(Human keypoint data)
*-*-*

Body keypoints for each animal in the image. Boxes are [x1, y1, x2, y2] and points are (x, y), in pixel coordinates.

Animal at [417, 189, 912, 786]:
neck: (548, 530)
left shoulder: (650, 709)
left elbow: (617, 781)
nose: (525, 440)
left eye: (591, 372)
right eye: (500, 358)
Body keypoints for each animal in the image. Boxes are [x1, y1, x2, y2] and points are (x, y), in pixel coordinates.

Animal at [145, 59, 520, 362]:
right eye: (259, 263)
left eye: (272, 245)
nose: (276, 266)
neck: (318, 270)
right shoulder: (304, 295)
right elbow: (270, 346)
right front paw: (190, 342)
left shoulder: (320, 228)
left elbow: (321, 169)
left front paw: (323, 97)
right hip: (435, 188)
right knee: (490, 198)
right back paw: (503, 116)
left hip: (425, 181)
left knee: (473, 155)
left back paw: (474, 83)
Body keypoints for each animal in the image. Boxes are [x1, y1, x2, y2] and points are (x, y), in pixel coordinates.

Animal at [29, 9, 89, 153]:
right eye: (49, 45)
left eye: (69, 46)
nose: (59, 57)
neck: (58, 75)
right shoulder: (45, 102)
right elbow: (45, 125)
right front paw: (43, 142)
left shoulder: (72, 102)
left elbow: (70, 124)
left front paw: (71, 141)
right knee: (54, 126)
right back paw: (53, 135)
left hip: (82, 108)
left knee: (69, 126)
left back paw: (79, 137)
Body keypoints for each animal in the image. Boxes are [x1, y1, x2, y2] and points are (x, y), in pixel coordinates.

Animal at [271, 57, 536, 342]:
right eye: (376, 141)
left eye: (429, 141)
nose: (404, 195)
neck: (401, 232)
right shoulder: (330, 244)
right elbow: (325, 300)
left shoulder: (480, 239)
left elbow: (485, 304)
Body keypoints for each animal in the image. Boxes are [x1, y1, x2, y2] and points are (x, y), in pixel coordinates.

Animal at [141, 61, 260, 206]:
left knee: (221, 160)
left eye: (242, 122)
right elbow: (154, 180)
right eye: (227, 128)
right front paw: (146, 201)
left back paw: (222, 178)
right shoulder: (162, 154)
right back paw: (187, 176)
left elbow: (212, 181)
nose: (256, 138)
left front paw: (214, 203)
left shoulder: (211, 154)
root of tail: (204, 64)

*-*-*

The records above need copying. Do it exactly.

**ANSWER BOX**
Body keypoints for each animal in the image. Boxes are [x1, y1, x2, y2] and points are (x, y), in pixel coordinates.

Animal at [417, 189, 912, 786]:
neck: (548, 530)
left shoulder: (650, 709)
left elbow: (617, 781)
nose: (525, 440)
left eye: (591, 372)
right eye: (500, 358)
Body keypoints for each animal in the image. Boxes are [x1, y1, x2, y2] and points are (x, y), in pixel coordinates.

Animal at [145, 59, 520, 362]:
right eye: (259, 263)
left eye: (272, 245)
nose: (276, 266)
neck: (318, 270)
right shoulder: (304, 295)
right elbow: (270, 346)
right front paw: (190, 342)
left shoulder: (320, 228)
left elbow: (321, 169)
left front paw: (323, 97)
right hip: (435, 188)
right knee: (490, 198)
right back paw: (503, 116)
left hip: (425, 181)
left knee: (473, 155)
left back paw: (474, 83)
Body keypoints for each animal in the image. Boxes are [x1, y1, x2, y2] and points are (x, y), in pixel coordinates.

Animal at [29, 9, 89, 153]:
right eye: (49, 45)
left eye: (69, 46)
nose: (59, 57)
neck: (58, 75)
right shoulder: (45, 102)
right elbow: (45, 125)
right front paw: (43, 142)
left shoulder: (72, 102)
left elbow: (70, 124)
left front paw: (71, 141)
right knee: (54, 126)
right back paw: (53, 135)
left hip: (82, 108)
left knee: (69, 126)
left back paw: (79, 137)
Body keypoints for each animal in the image. Boxes are [x1, y1, x2, y2] and points are (x, y), in pixel coordinates.

Animal at [271, 57, 536, 342]:
right eye: (376, 141)
left eye: (429, 141)
nose: (404, 195)
neck: (401, 232)
right shoulder: (330, 244)
right elbow: (325, 300)
left shoulder: (480, 239)
left elbow: (485, 304)
Body keypoints for each animal in the image. Boxes are [x1, y1, x2, y2] and points are (x, y), in pixel coordinates.

Animal at [141, 61, 260, 206]:
left knee: (221, 160)
left eye: (242, 122)
right elbow: (154, 180)
right eye: (227, 128)
right front paw: (146, 201)
left back paw: (222, 178)
right shoulder: (162, 154)
right back paw: (187, 176)
left elbow: (212, 181)
nose: (256, 138)
left front paw: (214, 203)
left shoulder: (211, 154)
root of tail: (204, 64)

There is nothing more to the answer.